──────── Fonte
Nestes Termos e nos mais de Direito, V. Exas, doutamente suprirão, deve ser conhecida a nulidade ao douto acórdão, a que se recorre, e proferida nova decisão que se coadune com a pretensão exposta,

Assim se fazendo a verdadeira JUSTIÇA!»

4. Colhidos os vistos em simultâneo, o processo foi presente à conferência para decisão.

II

Fundamentação

1. Na reclamação agora apresentada, o recorrente começa por elencar os factos que entende como relevantes para a decisão:

«Relevante, para o presente recurso de arguição de nulidade, descrever a ordem cronológica das intervenções e decisões processuais ocorridas nos autos do processo. Assim:

a) O acórdão do TRC foi prolatado a 16.10.2019;

b) O assistente foi notificado deste acórdão em 16.10.2019 por via postal registada e expedida nesta data, presumindo-se feita em 21.10.2019;

c) O assistente impugnou o acórdão via interposição de recurso ordinário para o STJ em 15.11.2019;

d) O TRC prolatou despacho de não admissibilidade do recurso por força do disposto no art. 400 nº 1 al. c) CPP em 03.12.2019, sendo o mandatário judicial notificado em 04.12.2019, presumindo-se feita em 09.12.2019;

e) O assistente interpôs reclamação ao tribunal ad quem ao abrigo do art. 405 CPP em 19.12.2019, que foi admitida por despacho do TRC em 08.01.2020;

f) O indeferimento da reclamação foi notificado ao mandatário judicial em 03.02.2020, presumindo-se feita 06.02.2020;

g) O assistente arguiu irregularidade da decisão do indeferimento em 10.02.2020;

h) A irregularidade foi indeferida e notificada ao mandatário judicial em 17.02.2020, presumindo-se feita em 20.02.2020;

i) O assistente não interpôs reclamação nem recurso ao Tribunal Constitucional no prazo legal;

j) A decisão sobre a reclamação transitou em julgado em 02.03.2020;

k) O assistente interpôs recurso extraordinário de fixação de jurisprudência em 30.04.2020 na sequência da suspensão dos prazos judiciais decretada pela Lei nº 1-A/2020;

l) O recurso foi admitido na Relação de Coimbra por despacho em 20.06.2020, por tempestividade e legitimidade, na sequência de parecer, no mesmo sentido, do MP junto à Relação em 22.05.2020;

m) O Tribunal Judicial da Comarca de ... encaminhou aos presentes autos, em 07.09.2020, certidão a certificar o trânsito em julgado do acórdão do TRC em 31.10.2019;

n) O assistente ora recorrente é notificado da rejeição, por extemporaneidade, do recurso de fixação de jurisprudência em 17.09.2020, presumindo-se feita em 21.09.2020.» (ponto 3.º da motivação).
────────────────
──────── Dados fornecidos
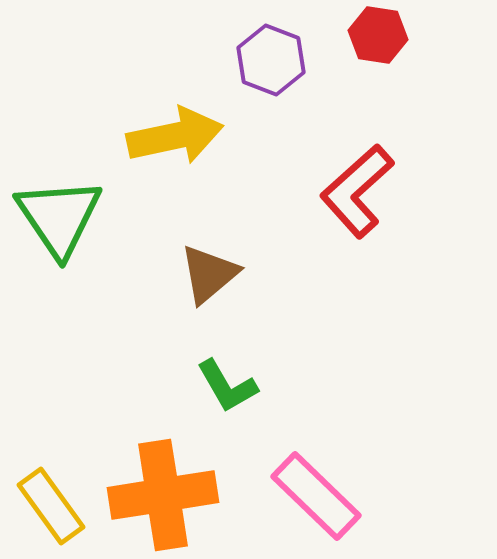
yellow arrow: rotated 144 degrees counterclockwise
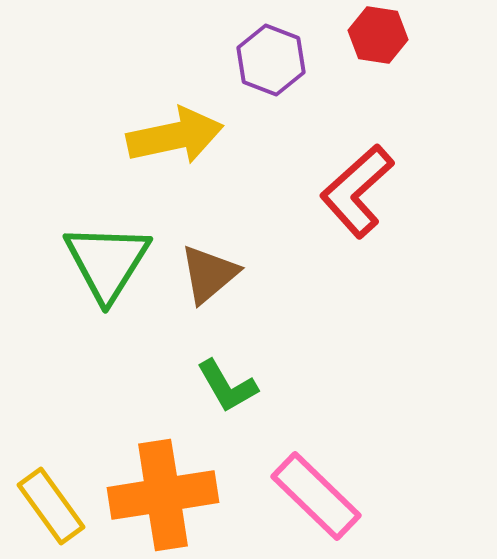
green triangle: moved 48 px right, 45 px down; rotated 6 degrees clockwise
────────────────
** Tarefa A **
Reescreva de forma mais breve o parágrafo da fonte que começa por «d) O TRC prolatou despacho», sem perder os factos principais.
** Tarefa B **
Prossiga a fonte, sobre a reclamação do recorrente, a partir da última frase apresentada.

** Resposta A **
d) Em 03.12.2019, o TRC não admitiu o recurso, com base no art. 400 nº 1 al. c) CPP. O mandatário judicial foi notificado em 04.12.2019, e a notificação presume-se feita em 09.12.2019.

** Resposta B **
Entende o recorrente que a partir da noção de trânsito em julgado prevista no art. 628.º, do Código de Processo Civil (CPC) (ex vi art. 4.º, do CPP) este trânsito da decisão não ocorre enquanto for possível a interposição de recurso ordinário ou de reclamação. Neste seguimento entende que a reclamação que apresentou, do despacho de não admissibilidade do recurso ordinário do acórdão do Tribunal da Relação de Coimbra de 16.10.2019, “integra o procedimento de recurso previsto na primeira parte” do art. 628.º, do CPC (ponto 11.º da motivação). Por isso, considera “admitida a reclamação prevista no art. 405 CPP, e sendo esta uma forma de impugnação enquadrada no âmbito, conceito e procedimento do recurso ordinário previsto na primeira parte do art. 628 CPC, a decisão impugnada não transita em julgado enquanto não houver decisão sobre a matéria controversa por força do art. 627 nº 1 CPC ex-vi art. 4 CPP” (ponto 12.º da motivação).

E assim sendo, entende que o acórdão (do Tribunal da Relação de Coimbra, de 16.10.2019) só transita em julgado quando a decisão do Supremo Tribunal de Justiça, que decidiu aquela reclamação do despacho de não admissibilidade do recurso ordinário, transitar — “ou seja, enquanto não tem aquela decisão sobre a reclamação, o interessado tem a garantia legal que o acórdão impugnado não transitou em julgado” (ponto 14.º da motivação). Considera que “não poderia jamais o ora recorrente, em um exercício de futurologia, prever a decisão que recairia sobre o seu recurso ordinário” (ponto 18.º da motivação), isto porque, no seu entendimento “independentemente da decisão ser irrecorrível, a decisão pode ser susceptível de recurso ordinário” (ponto 19.º da motivação); “Ou seja, a notificação do acórdão, presumida feita em 21.10.2019, implicaria no trânsito em julgado do acórdão do TRC em 20.11.2019, jamais em 31.10.2019, por ainda ser suscetível de recurso ordinário previsto no art. 628 CPC ex-vi art. 4 CPP, que por sua vez foi interposto em 15.11.2019 conforme a cronologia apresentada acima no art. 3° al. c).” (ponto 26.º da motivação).

Quer com isto o recorrente dizer que sendo o acórdão do Tribunal da Relação de Coimbra de 16.10.2019 a interposição de recurso ordinário a 15.11.2019 (ainda dentro do prazo estabelecido o art. 411.º, n.º 1, do CPP, e portanto em um momento em que ainda era possível de acordo com aquele prazo) impede que se considere já ter havido trânsito em julgado, porque ainda “susceptível de recurso ordinário” (art. 628.º, do CPC).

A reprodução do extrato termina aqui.